Large-Scale Survey of Unselected Automated Visual Fields in a Major Reading Center: Patterns and Data Analysis

1Deptartment of Ophthalmology, MOR Institute for Medical Data, 51108 Bnei Brak, Israel
2Department of Ophthalmology, Wolfson Medical Center, 58100 Holon, Israel
3Department of Ophthalmology, Rabin Medical Center, Beilinson Hospital, 49100 Petach Tikva, Israel
4Sackler Faculty of Medicine, Tel Aviv University, 69978 Tel Aviv, Israel
5Department of Epidemiology, Wolfson Medical Center, 58100 Holon, Israel

Received 20 March 2012; Accepted 9 May 2012

Academic Editors: R. Kröger and H. Noma

Copyright © 2012 Lilly Zborowski-Naveh et al. This is an open access article distributed under the Creative Commons Attribution License, which permits unrestricted use, distribution, and reproduction in any medium, provided the original work is properly cited.

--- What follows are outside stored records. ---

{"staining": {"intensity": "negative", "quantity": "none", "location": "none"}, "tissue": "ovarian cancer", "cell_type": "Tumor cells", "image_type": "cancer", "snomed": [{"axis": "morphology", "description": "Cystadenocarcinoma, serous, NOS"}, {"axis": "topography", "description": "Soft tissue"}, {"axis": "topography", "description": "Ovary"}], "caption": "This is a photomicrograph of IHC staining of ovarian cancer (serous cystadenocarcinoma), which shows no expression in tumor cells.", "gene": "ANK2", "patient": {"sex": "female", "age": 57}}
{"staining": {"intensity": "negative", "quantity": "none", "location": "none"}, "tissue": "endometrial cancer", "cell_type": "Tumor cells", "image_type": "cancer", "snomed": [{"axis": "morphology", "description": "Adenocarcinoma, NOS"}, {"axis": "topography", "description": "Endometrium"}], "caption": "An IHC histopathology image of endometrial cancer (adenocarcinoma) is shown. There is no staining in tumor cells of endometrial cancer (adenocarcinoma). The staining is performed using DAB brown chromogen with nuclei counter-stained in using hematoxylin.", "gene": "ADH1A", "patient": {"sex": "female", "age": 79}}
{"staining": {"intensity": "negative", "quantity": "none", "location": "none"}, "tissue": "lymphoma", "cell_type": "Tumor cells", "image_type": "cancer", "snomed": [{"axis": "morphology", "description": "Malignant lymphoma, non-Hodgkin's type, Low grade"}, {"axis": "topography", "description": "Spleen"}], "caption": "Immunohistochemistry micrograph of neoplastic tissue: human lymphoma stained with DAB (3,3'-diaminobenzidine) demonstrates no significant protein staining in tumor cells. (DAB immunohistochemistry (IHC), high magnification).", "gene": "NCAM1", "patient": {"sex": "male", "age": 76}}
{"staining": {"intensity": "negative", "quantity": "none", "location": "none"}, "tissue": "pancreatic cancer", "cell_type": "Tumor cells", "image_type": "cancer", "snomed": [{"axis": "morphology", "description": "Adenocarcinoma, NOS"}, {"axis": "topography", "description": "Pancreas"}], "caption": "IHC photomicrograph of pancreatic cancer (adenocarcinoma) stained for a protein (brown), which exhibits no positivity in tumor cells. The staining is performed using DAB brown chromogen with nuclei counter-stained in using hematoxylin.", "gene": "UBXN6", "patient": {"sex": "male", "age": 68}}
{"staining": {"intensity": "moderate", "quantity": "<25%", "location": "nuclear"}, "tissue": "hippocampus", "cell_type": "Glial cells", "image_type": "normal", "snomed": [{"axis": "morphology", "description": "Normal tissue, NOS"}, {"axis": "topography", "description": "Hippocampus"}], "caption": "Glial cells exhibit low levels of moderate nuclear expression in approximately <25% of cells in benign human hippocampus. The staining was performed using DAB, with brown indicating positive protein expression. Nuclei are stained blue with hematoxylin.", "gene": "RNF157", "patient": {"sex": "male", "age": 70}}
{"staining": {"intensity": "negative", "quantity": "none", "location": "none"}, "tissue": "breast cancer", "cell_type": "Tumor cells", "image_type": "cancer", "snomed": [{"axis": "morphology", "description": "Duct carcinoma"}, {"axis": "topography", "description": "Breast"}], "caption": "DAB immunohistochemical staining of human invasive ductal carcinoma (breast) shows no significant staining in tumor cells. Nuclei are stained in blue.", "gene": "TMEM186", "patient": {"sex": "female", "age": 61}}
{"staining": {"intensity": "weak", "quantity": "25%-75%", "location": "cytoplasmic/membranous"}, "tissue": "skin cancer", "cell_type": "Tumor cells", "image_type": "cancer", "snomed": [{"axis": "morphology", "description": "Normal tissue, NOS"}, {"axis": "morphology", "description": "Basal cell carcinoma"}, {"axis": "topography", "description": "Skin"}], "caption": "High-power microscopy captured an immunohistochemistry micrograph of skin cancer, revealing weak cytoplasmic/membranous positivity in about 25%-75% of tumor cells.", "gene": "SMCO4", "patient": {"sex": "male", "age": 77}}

A prospective, randomized study was conducted to survey a large number of automated perimetry examinations in a central reading institute, obtaining practical information on unselected referred patients and their clinician “consumers”. Visual field records of 1041 patients were obtained, each evaluated by one of three glaucoma specialists. Statistical analysis was applied on demographics, physician characteristics, test reliability and visual field scores. Reliability was scored on a scale of 1 (excellent) to 5 (uninterpretable). Data from earlier examinations of these patients was also analyzed. The large majority of patients (70.4%) were referred due to glaucoma, ocular hypertension or suspected glaucoma. Most of the patients had threshold strategies: FastPac 24-2 or 30-2 (88.9%), Full Threshold (0.7%), and 10-2 (0.5%). In only 7 patients was short-wavelength automated perimetry (SWAP) performed. The Swedish Interactive Testing Algorithm (SITA) was applied in 1.0% of cases. More than half (56.8%) of the population had a reliability score of 1, and 22.7% had a score of 2, indicating a valid result for 79.4% of patients, providing clinically useful information. Linear regression analyses indicated that the Mean Defect was a better predictor of the visual field score than the Corrected Pattern Standard Deviation (CPSD), for the entire group and for each visual field score subgroup.